Dataset items:
◇ ◇ ◇ ◇
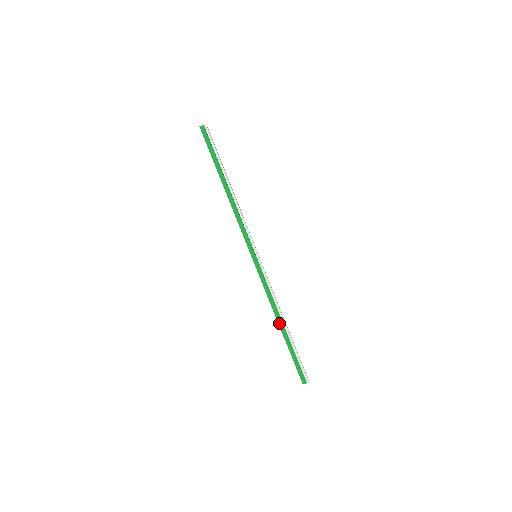
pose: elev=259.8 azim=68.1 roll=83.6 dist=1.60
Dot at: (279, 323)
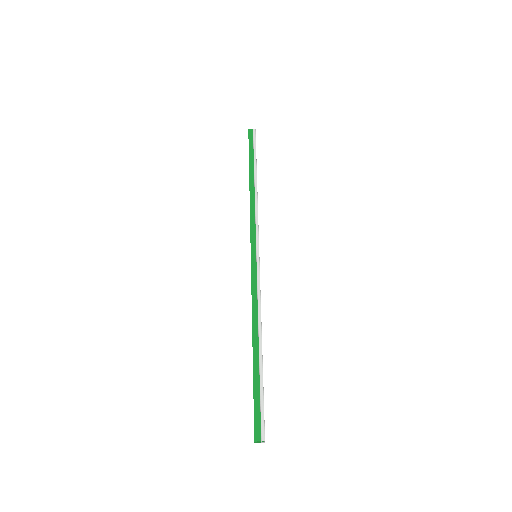
Dot at: (254, 340)
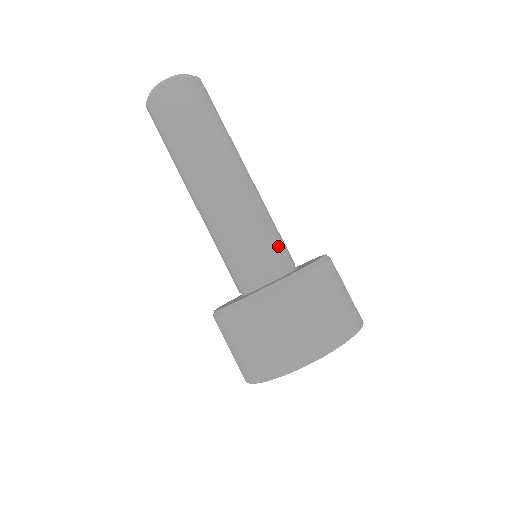
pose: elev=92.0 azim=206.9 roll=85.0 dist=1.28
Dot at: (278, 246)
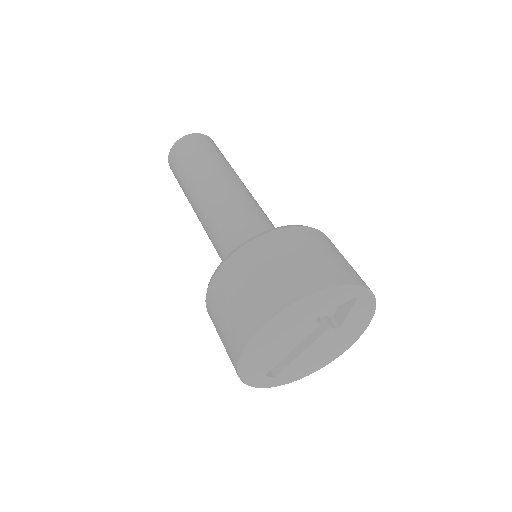
Dot at: occluded
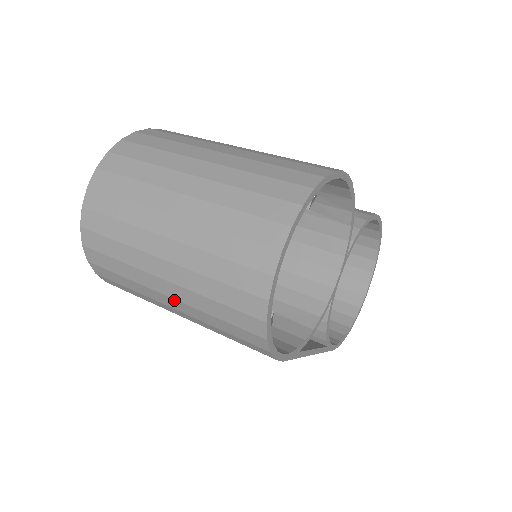
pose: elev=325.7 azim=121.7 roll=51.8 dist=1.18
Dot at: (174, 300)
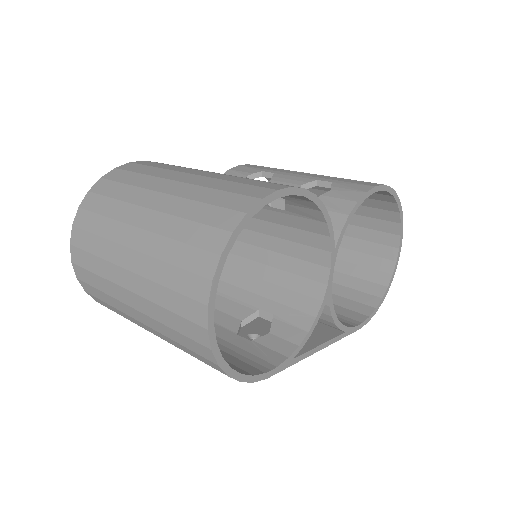
Dot at: occluded
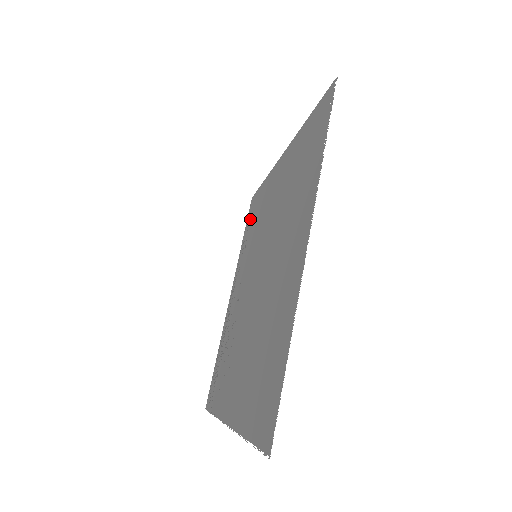
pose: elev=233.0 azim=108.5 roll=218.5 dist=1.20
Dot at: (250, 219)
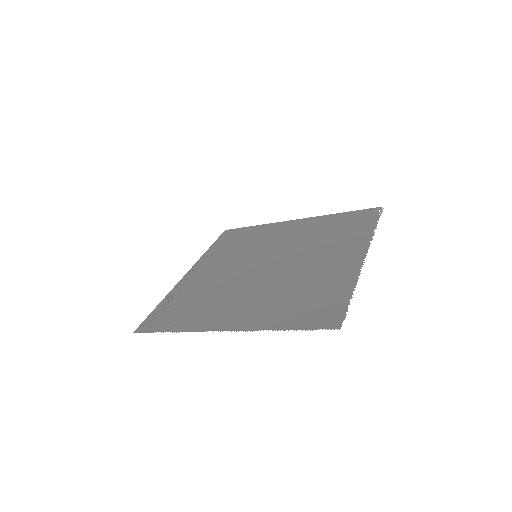
Dot at: (229, 239)
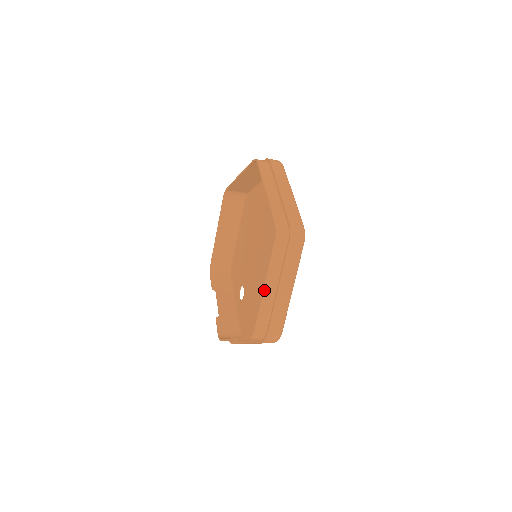
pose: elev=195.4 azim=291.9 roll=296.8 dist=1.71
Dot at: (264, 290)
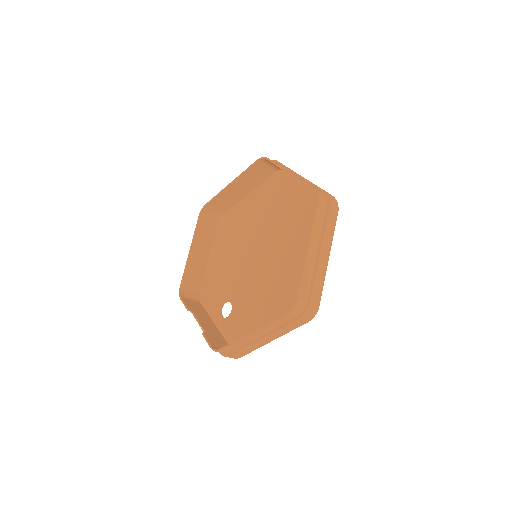
Dot at: (308, 252)
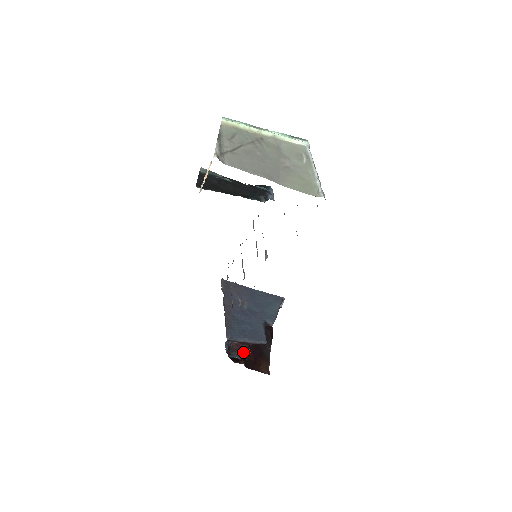
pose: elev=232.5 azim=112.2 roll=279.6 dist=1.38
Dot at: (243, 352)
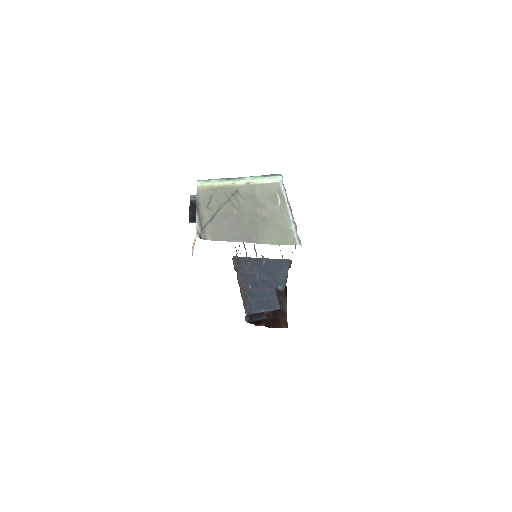
Dot at: (262, 315)
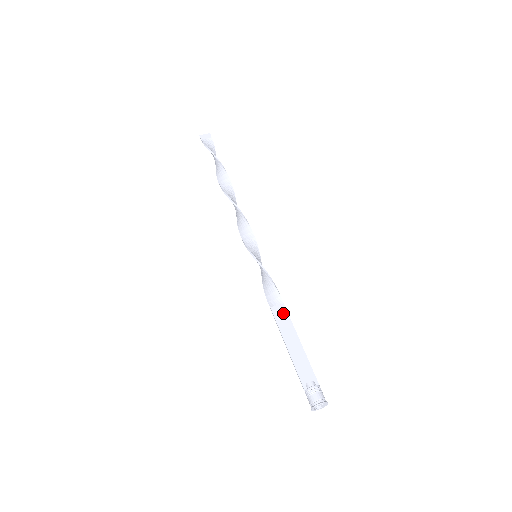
◇ ◇ ◇ ◇
Stated exercise: Arrange every line of the listing above as a numbered list, omitting blank lines and leaving out the pictures.

Finished task:
1. pose: elev=259.8 azim=68.1 roll=83.6 dist=1.60
2. Dot at: (279, 323)
3. Dot at: (254, 340)
4. pose: elev=92.0 azim=206.9 roll=85.0 dist=1.28
5. Dot at: (278, 246)
6. Dot at: occluded
7. pose: elev=325.7 azim=121.7 roll=51.8 dist=1.18
8. Dot at: (174, 300)
9. Dot at: occluded
10. pose: elev=233.0 azim=108.5 roll=218.5 dist=1.20
11. Dot at: (250, 219)
12. Dot at: (229, 239)
13. pose: elev=195.4 azim=291.9 roll=296.8 dist=1.71
14. Dot at: (264, 290)
15. Dot at: (308, 252)
16. pose: elev=232.5 azim=112.2 roll=279.6 dist=1.38
17. Dot at: (243, 352)
18. Dot at: (262, 315)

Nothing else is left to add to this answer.